What was that?
Seriously, what was the National Rifle Association performing on Friday? I thought it was going to be a press conference. It wasn’t. I really don’t know how to describe it. A soliloquy of propaganda? A carnival of canards? A herding of scapegoats?
So begins Charles M. Blow in
this Nw York Times op ed (whose title I have borrowed for this post).
It is well worth the read, as is always the case with Blow.
For example, consider this description of the "press conference" -
It was an appalling display of deflection and deception. So much smoke and so many mirrors.
. Or perhaps, after Blow notes LaPierre's ranting against various types of unbalanced people, this
It is true that America has those types of people, but so do other countries. The difference here is that help can be too hard — and guns too easy — to come by.
But forget the one-liners, as good as they are. What is most valuable in this piece is that Blow provides clear data from reputable resources. He cites
this release from the Violence Policy Center that notes that the five states with the lowest per capita gun death rates were MA, HI, NJ, NY and CT, all of which have strong gun laws and low gun ownership rates, while the states with the highest per capita gun death rates - LA, WY, AL, MT, and MS - had weak gun law and high gun ownership rates.
Please keep reading.
I am well aware that correlation does not necessarily indicate causation. Nevertheless the pattern is clear. Weak restrictions on gun ownership and a greater percentage of the population owning guns seems to be a clear indicator of greater likelihood of dying by gunfire. It might not be murder. It could be suicide or accidental. That does not matter. The persons shot will still be dead.
But those statistics are incomplete. Blow cites another report from the Violence Policy Center which shows that while gun deaths have remained relatively flat over the past few years (2000-2008), the number of people shot has gone up nearly 20% since 2001. Advances in emergency services such as better 911 response and improved trauma centers has kept the death toll from rising accordingly. But the increase in shootings, I must note, is still a major cost to society. As Blow puts it,
Just because more people aren’t dying doesn’t mean that more aren’t being shot. And the report points out that survivors’ injuries are “often chronic and disabling.”
LaPierre wants more guns in the hands of "good guys" to kill the "bad guys." Blow follows the lead of the two national teachers unions, American Federation of Teachers and National Education Association, and takes a far different approach, to try to reduce the number of bad guys we produce. After all, as Blow notes, lax gun laws make it easier for "bad guys" to get them. As he writes
How about taking the opposite approach and better regulating guns? How about not giving up on so many children that we label “bad boys” so that they grow up without hope or options and become “bad men?”

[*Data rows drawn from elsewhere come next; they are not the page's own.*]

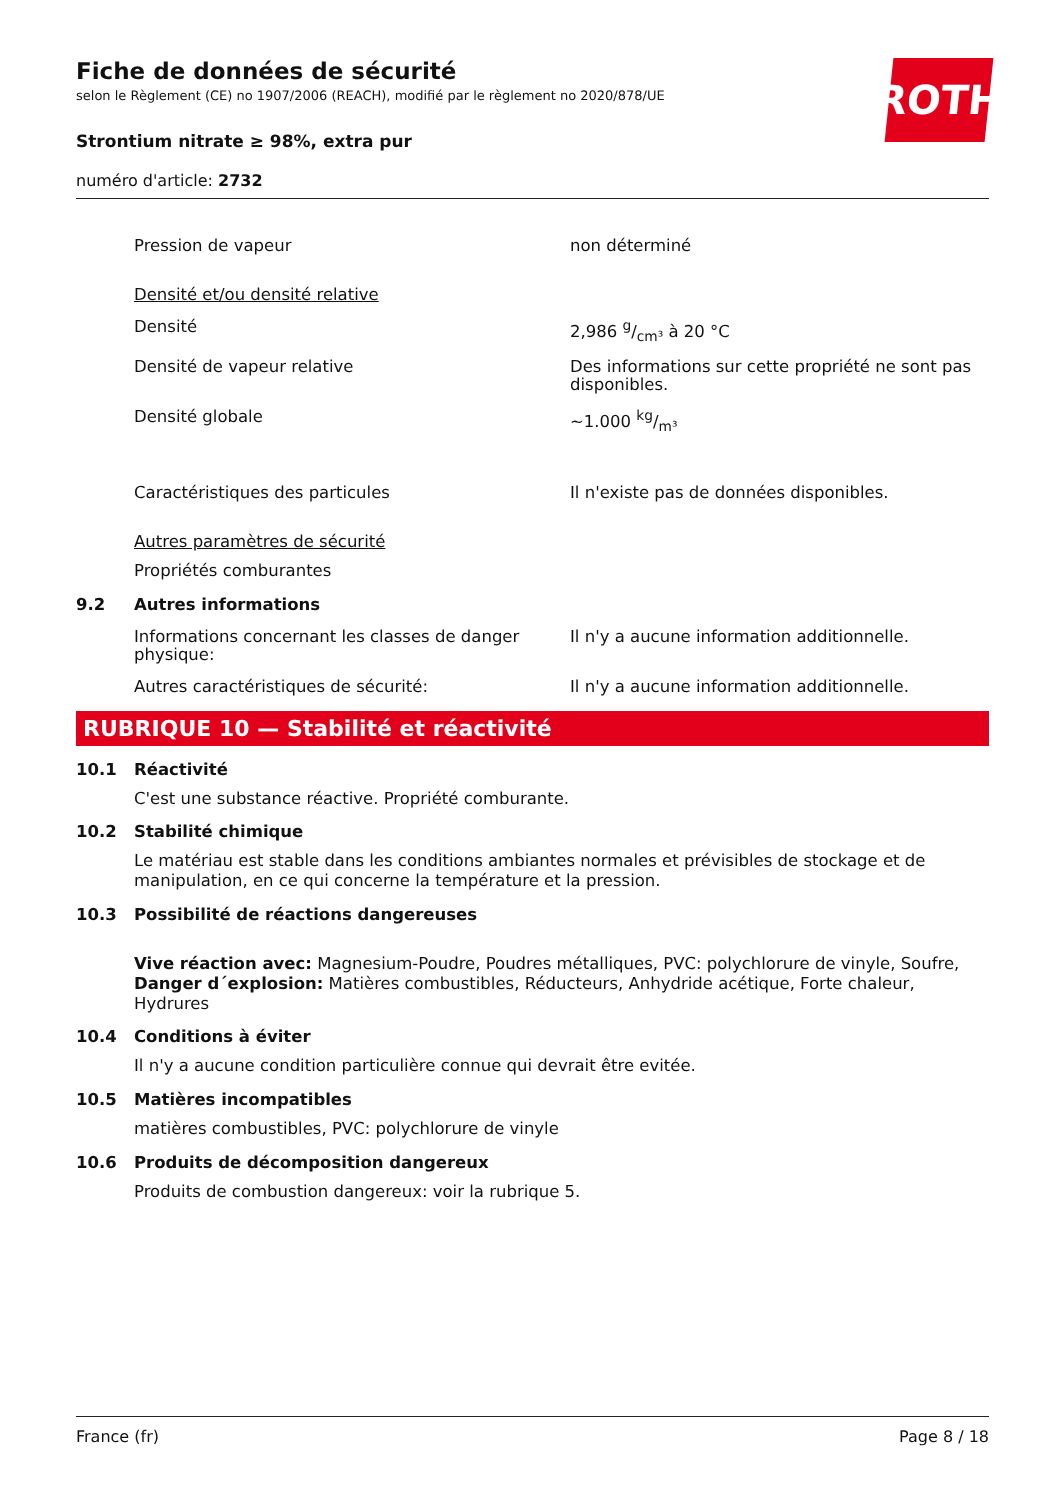ROTH
Fiche de données de sécurité
selon le Règlement (CE) no 1907/2006 (REACH), modifié par le règlement no 2020/878/UE
Strontium nitrate ≥ 98%, extra pur
numéro d'article: 2732
Pression de vapeur non déterminé
Densité et/ou densité relative
Densité 2,986 g/cm³ à 20 °C
Densité de vapeur relative Des informations sur cette propriété ne sont pas disponibles.
Densité globale ~1.000 kg/m³
Caractéristiques des particules Il n'existe pas de données disponibles.
Autres paramètres de sécurité
Propriétés comburantes
9.2 Autres informations
Informations concernant les classes de danger physique:
Il n'y a aucune information additionnelle.
Autres caractéristiques de sécurité: Il n'y a aucune information additionnelle.
RUBRIQUE 10 — Stabilité et réactivité
10.1 Réactivité
C'est une substance réactive. Propriété comburante.
10.2 Stabilité chimique
Le matériau est stable dans les conditions ambiantes normales et prévisibles de stockage et de manipulation, en ce qui concerne la température et la pression.
10.3 Possibilité de réactions dangereuses
Vive réaction avec: Magnesium-Poudre, Poudres métalliques, PVC: polychlorure de vinyle, Soufre, Danger d´explosion: Matières combustibles, Réducteurs, Anhydride acétique, Forte chaleur, Hydrures
10.4 Conditions à éviter
Il n'y a aucune condition particulière connue qui devrait être evitée.
10.5 Matières incompatibles
matières combustibles, PVC: polychlorure de vinyle
10.6 Produits de décomposition dangereux
Produits de combustion dangereux: voir la rubrique 5.
France (fr) Page 8 / 18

He then quotes extensively from
the joint statement which is titled "Arming Educators Won't Keep Schools Safe." I strongly urge you to read the statement and to pass it on to your school board and state legislators. As a professional educator I know how much more we need to focus on the needs of our children, including providing mental health services and preventing bullying, both of which are already given short shrift and which are suffering when we cut those resources for more testing and "accountability" measures that do little to improve either the learning or the lives of our young people.
Read the Blow piece.
Read the cited pieces from the Violence Policy Center.
Read the joint statement from the AFT and NEA.
Then when you read the final sentence from Blow,
It’s time to call out the N.R.A.’s sidewinding and get serious about new set of sensible gun regulations.
you will nod your head in agreement.
Wayne LaPierre did us all a favor yesterday. He made clear that the function of the NRA under his leadership is simply to operate as a front for manufacturers of weapons and ammunition to sell more, regardless of the cost to the rest of us.
Reasonable gun regulations do not deny responsible people the right to keep and bear arms.
The lack of reasonable gun regulations cost American society far too much - in death, injury, medical costs, lost of productivity, and fear.
We have less than 4% of the world's population.
We have more than half the world's firearms.
We have a gun death rate that is greater than the total gun deaths in all the other industrialized and developed nations in OECD.
We have a choice to make.
I choose to end with words offered more than 2,000 years ago, by Hillel:
If I am not for myself, then who will be for me?
And if I am only for myself, then what am I?
And if not now, when?
I am for the safety of all of us, most of all for that of the young people entrusted to my care.
We can no longer wait.
Peace? Or more unnecessary death by gun violence?